I'm trying to work out what this Master of Puppets line means.. Can anyone help me? It's quite annoying, it just seems like a random line they stuck in there to make the verse scan.
 
It's Metallica; you don't expect lyrical mastery or finesse from a band whose only redeemable song starts with the refrain 'Gimme fuel, gimme fire, gimme that which I desire, whoo, yeah.' do you?

*n
 
penski said:
It's Metallica; you don't expect lyrical mastery or finesse from a band whose only redeemable song starts with the refrain 'Gimme fuel, gimme fire, gimme that which I desire, whoo, yeah.' do you?

*n

Haha :p

On a side-note too, I've never been a massive Metallica fan. Only like a few of their songs, and they seem pretty overrated in my book.
 
It starts "Fuel, gimme fire, gimme that which I desire"

The chorus starts with "So" - consider yourself schooled.

Metallica are ace...

Trivium cover is better though
 
Last edited:
monkeypants said:
I see, it still makes no sense to me though:

"Pain monopoly,
Ritual misery,
Chop your breakfast on a mirror"

:confused:

Its talking about the consumingly addictive ritual and harm caused by cocaine abuse maybe?
 
monkeypants said:
It starts "Fuel, gimme fire, gimme that which I desire"

Evidently it didn't leave as big an imprint on my psyche as I previously thought ;)

Metallica are ace...
Musically, I rate them just below Ratt and Warrant. As people, I rate them somewhere between Hitler and Mao Tse Tung.

*n
 
monkeypants said:
Trivium cover is better though

i was going to attempt a useful reply
but you just dont deserve it anymore
you lack taste

i see the whole song as being about drug addiction, i dont think it's massively about personal experience, but it's quite clearly what it's about
 
Wikipedia said:
Master of Puppets features one of Metallica's most famous songs, "Master of Puppets". Clocking in at over eight minutes, the song's structure serves as a kind of metaphor for the topic of control that runs throughout the song (and the entire album). The lyrics refer to drug addiction (evidenced by lines such as "Chop your breakfast on a mirror") as a source for the loss of personal independence and control, however Metallica refrained from using the song for an explicitly anti-drug "message." Instead of saying "drugs are bad, don't do them," the music offers up a compelling and more nuanced argument: "drugs are bad because you will lose all self-control and independence." Moreover, the song implies that the level of ensemble precision required to write and perform the music in "Master of Puppets" cannot be accomplished if one is a slave to a drug addiction.

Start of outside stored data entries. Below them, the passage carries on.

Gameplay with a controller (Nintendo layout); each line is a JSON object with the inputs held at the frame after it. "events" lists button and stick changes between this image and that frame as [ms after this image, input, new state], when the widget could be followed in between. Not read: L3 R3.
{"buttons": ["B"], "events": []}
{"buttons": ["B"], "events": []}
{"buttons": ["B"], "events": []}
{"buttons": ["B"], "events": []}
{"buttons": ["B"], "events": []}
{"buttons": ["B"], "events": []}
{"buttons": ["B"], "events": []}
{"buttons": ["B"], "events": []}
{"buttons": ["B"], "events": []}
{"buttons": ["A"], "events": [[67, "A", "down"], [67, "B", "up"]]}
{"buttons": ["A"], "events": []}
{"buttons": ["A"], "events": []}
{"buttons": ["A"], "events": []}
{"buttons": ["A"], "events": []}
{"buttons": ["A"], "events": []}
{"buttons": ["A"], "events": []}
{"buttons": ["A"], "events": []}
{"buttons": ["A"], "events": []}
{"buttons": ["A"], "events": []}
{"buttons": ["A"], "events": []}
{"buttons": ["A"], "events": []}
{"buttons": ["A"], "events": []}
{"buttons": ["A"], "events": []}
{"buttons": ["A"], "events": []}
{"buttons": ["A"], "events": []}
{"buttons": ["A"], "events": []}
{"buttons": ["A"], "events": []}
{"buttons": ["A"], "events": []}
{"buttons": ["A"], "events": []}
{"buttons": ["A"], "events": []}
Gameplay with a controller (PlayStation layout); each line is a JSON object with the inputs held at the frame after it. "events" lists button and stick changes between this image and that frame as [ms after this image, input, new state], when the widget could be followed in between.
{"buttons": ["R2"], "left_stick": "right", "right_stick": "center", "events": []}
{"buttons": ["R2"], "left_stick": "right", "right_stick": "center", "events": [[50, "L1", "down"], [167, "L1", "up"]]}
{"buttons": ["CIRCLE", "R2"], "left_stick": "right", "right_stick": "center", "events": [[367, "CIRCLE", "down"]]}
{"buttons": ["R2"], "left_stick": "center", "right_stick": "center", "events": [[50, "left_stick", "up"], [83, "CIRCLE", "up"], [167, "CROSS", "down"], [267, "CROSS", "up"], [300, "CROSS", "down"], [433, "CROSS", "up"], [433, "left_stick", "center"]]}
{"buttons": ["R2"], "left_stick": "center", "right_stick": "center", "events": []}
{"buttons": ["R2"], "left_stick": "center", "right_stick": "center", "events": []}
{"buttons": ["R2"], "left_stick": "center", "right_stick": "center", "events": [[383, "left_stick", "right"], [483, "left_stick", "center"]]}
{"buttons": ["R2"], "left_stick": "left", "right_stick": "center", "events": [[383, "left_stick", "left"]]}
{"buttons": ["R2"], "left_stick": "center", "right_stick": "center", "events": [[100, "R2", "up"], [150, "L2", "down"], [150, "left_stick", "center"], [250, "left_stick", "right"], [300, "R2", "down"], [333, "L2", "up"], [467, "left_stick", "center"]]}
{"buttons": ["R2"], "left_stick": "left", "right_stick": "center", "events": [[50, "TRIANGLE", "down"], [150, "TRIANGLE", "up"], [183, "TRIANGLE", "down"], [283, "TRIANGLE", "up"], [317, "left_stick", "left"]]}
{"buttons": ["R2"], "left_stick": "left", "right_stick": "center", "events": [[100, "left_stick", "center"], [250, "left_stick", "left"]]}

I was looking for a particular passage which i have read before that states the "Chop your breakfast on a mirror" line was about a particularly remarkable crew member/acquaintance/production team member who used to do Charlie in the morning as "breakfast". As far as I can remember I thought Metallica were relatively free from drugs (as much as a rock band could be!) and main problems were drink particularly in Hetfield and Mustaine (when he was with them). I think Dave Mustaine had drug problems though.
 
Metallica were essential up until ...And Justice for All. After that, anything interesting about them dissipated rapidly...The Black Album is extremely boring, over-produced radio metal.

Can't be questioning the first 4 though (except maybe the production on Justice).

Also, Trivium are the worst band ever.

-C
 
One More Solo said:
Did drugs ever really feature with Metallica? Always saw them as more of an alcohol band.

have you ever tried chopping alcohol on a mirror? messy.